Entries shown:
==*==

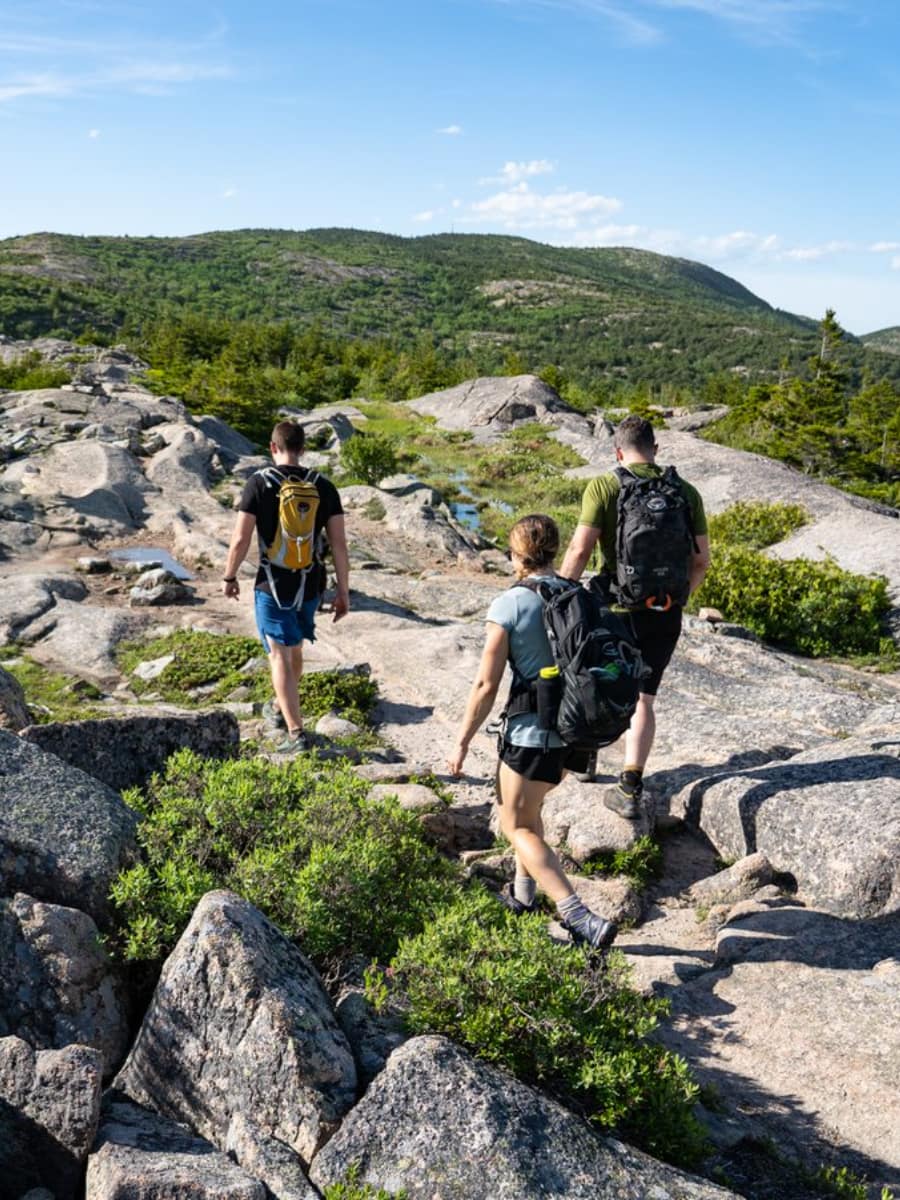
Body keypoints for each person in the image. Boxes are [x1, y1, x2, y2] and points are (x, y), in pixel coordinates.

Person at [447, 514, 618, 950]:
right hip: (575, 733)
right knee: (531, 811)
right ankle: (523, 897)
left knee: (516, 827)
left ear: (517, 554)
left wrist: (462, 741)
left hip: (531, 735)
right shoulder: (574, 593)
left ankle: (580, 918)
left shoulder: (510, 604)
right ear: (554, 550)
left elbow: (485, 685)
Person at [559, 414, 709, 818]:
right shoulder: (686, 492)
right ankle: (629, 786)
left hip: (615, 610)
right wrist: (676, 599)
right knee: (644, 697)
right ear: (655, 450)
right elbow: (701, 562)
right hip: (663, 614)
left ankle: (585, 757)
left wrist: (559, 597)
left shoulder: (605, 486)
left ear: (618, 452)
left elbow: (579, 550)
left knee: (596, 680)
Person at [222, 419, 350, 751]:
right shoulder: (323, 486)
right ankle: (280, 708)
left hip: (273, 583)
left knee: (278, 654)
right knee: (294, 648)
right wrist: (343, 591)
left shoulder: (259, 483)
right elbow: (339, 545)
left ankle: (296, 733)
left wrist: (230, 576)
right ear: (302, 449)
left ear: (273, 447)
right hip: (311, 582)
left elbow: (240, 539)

==*==

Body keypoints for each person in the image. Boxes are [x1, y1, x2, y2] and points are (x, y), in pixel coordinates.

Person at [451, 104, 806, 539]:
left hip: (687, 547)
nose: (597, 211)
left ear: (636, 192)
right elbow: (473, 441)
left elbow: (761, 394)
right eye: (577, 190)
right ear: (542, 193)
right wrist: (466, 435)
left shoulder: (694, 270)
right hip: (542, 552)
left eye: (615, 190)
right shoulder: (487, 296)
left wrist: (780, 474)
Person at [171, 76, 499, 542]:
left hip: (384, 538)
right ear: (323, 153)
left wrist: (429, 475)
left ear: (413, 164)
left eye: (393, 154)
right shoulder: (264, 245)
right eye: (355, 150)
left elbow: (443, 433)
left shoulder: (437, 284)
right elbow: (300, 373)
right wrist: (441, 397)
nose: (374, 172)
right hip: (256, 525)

==*==

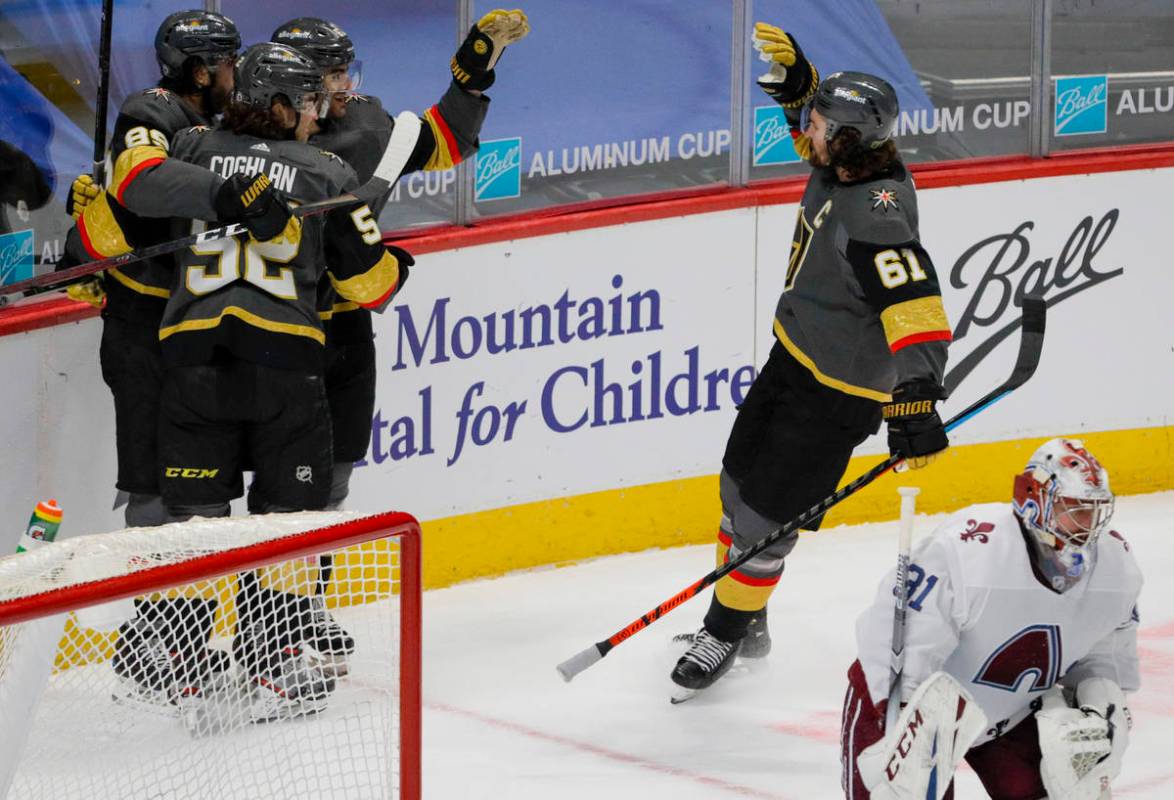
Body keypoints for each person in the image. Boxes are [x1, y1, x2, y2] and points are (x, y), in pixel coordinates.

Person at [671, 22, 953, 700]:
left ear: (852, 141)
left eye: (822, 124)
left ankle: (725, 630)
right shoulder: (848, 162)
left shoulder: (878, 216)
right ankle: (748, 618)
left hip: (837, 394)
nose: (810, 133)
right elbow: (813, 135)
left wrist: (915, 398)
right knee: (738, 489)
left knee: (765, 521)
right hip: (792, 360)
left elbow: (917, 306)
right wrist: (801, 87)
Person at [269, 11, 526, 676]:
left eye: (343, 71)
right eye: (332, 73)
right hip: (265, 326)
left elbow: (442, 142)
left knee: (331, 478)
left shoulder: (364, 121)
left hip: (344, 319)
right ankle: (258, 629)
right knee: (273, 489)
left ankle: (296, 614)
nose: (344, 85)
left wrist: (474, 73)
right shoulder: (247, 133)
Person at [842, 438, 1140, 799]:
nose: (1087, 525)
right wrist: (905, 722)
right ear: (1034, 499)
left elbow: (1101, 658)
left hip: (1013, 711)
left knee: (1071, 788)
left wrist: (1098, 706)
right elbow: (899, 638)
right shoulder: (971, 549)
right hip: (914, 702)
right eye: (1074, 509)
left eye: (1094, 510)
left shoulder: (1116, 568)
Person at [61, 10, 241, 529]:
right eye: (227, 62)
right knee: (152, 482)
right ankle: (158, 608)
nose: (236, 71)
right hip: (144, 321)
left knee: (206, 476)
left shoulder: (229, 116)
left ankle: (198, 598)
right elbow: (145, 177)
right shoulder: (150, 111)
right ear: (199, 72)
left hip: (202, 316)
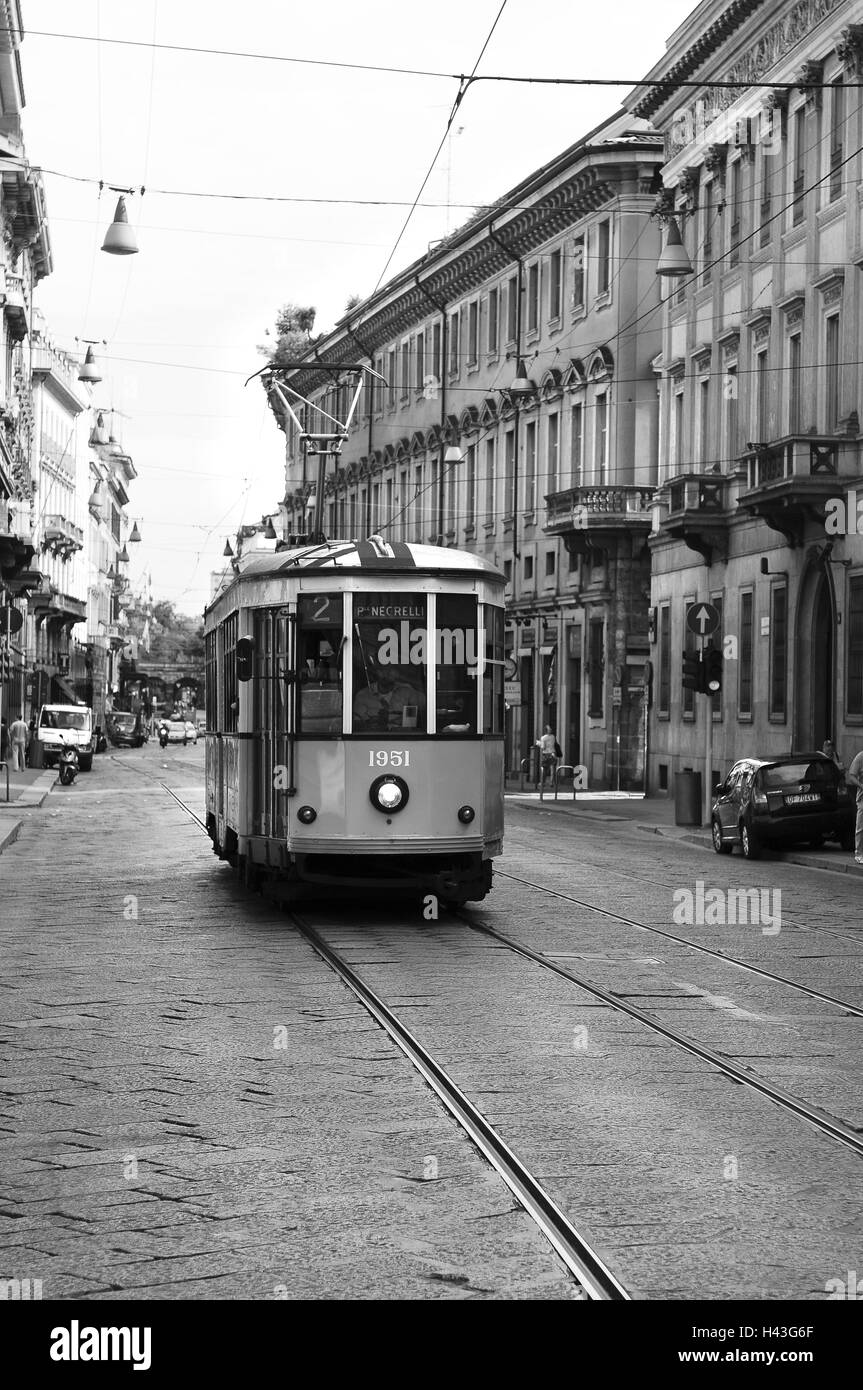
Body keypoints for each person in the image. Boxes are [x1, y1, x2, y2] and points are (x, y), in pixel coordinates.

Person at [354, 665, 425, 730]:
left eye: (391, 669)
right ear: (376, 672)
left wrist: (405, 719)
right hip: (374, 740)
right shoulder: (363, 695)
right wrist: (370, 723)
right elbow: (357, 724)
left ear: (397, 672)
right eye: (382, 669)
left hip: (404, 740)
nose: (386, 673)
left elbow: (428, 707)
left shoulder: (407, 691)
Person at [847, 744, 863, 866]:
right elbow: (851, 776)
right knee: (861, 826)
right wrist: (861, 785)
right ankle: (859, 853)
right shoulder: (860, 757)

==*==

Work request:
Return a word-for-word copy of the lines above from the one holding "left ear: (517, 554)" through the one holding "left ear: (618, 452)", with both of them included and nothing besides.

Problem solution:
left ear: (517, 554)
left wrist: (462, 741)
left hip: (531, 735)
right shoulder: (574, 593)
left ankle: (580, 918)
left shoulder: (510, 604)
right ear: (554, 550)
left elbow: (485, 685)
Person at [559, 414, 709, 818]:
right shoulder: (686, 492)
right ankle: (629, 786)
left hip: (615, 610)
right wrist: (676, 599)
right knee: (644, 697)
right ear: (655, 450)
right elbow: (701, 562)
right hip: (663, 614)
left ankle: (585, 757)
left wrist: (559, 597)
left shoulder: (605, 486)
left ear: (618, 452)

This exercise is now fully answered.